The show comes back on. The next set of commercials will inevitably have an Extense commercial. Poor Bob. Everyone in town knows he’s ‘underprivileged’. He took this pill and now everyone loves him. Tasteless. Truly. I’m again forced to blurt out totally random things like a 36 year old woman with a temporary case of Tourette’s Syndrome. But this one is harder to drown out, because it’s made to look humorous, which REALLY gets the kids’ attention.
Male enhancement and Erectile Dysfunction meds should not be advertised on television. If they must, please limit them to late night programming, or during shows that are TV-MA rated, where it’s the parent’s choice whether their child is watching. We do not have an option on our parental controls to block TV-PG programming that also happens to contain TV-Trashy commercials. Also, I’m pretty sure than any adult male with ED problems is already aware of his options at this point. He’s not going to suffer with this problem for years, then see one of these cheesy commercials and have an A-HA moment. “Oh, My! I had NO idea that the pharmaceutical companies have come up with a solution for this problem. Thank you, thank you, magic black box for showing me the way.”
My personal preference would be that such advertisements be limited to magazines that a child would have no interest in reading and/or not have easy access to, and therefore not have to see them. I’m not talking Playboy here. I mean Better Homes and Gardens, Maxim, Men’s Health, GQ, Cosmo. [Ever heard of a “Target Group”, Eli Lilly].
My complaint is not limited to ED drugs. I also find completely inappropriate the following: Hornitos (I hooked up with this hot cougar last night); TAG body spray (Guy takes a shower with this miracle juice and steps out wearing a towel into a hotel hallway, to find two long rows of women in lingerie waiting for him to choose which one he wants); and Intense KY (A-ha moment being re-enacted by a couple while sitting on their bed).
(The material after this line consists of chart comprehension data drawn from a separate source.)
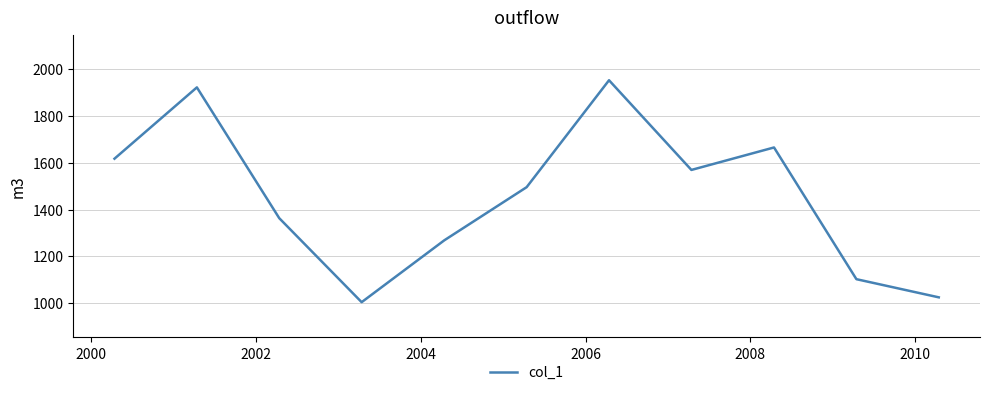

What is the difference between the maximum and minimum values?

948.6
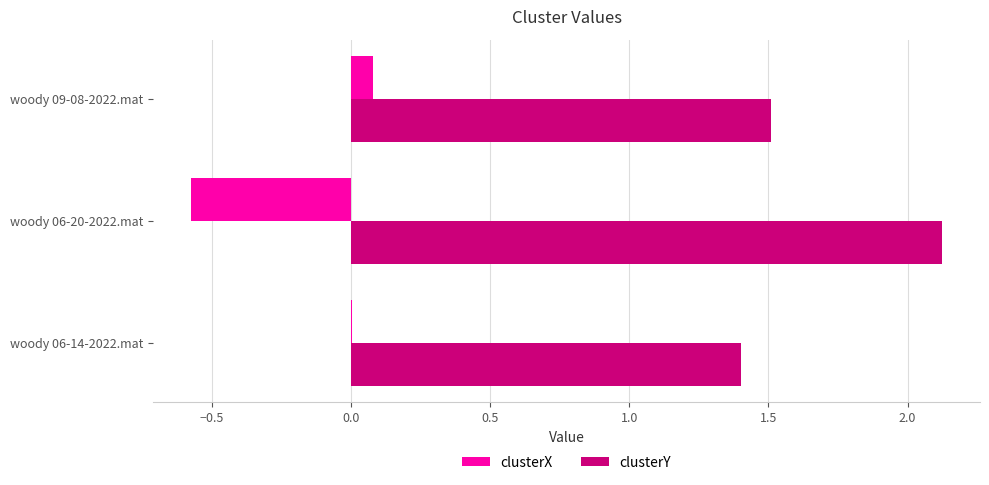

What is the approximate value of clusterY at woody 06-20-2022.mat?

2.1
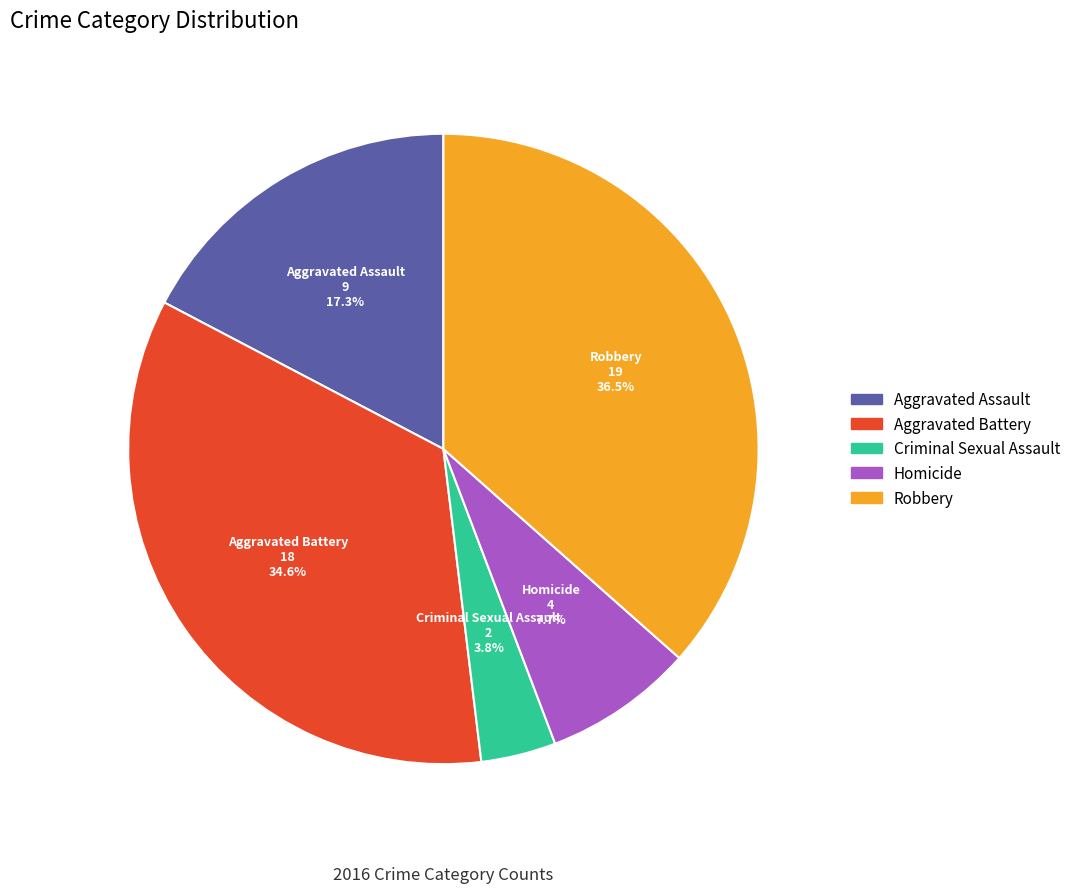

Approximately how many times larger is the value at Homicide compared to Criminal Sexual Assault?

2.0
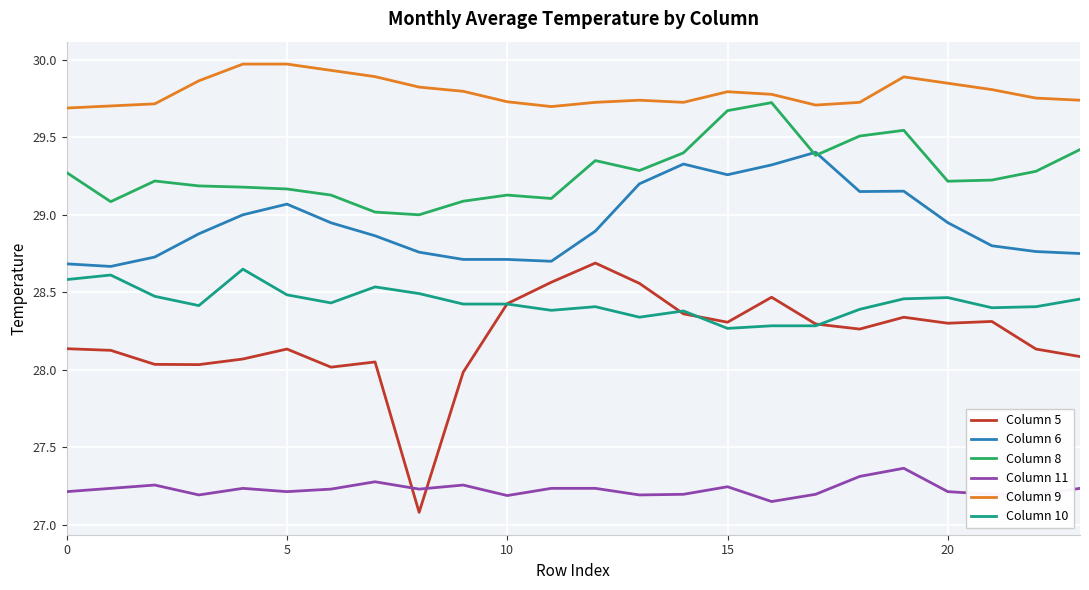

Which series has the largest total across all categories?

Column 9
This list goes on and on for us parents.
I would concede that some of these commercials are funny. I also thought that the movie Super Bad was funny, but I would NEVER sit down to watch this movie with my children. I am given the option before hand with these movies to choose whether my children will watch them. I am asking for the same types of options when it comes to television programming, which I pay for.
These products clearly have their markets, and they should likewise have their markets when it comes to advertising them. If the product is one that I wouldn’t leave lying around for my children to try, then it shouldn’t be advertised in a place that they will have to see and consequently wonder about trying it, either.
And I shouldn’t be forced to make myself look like a jackass every 15 minutes while watching tv with my kids.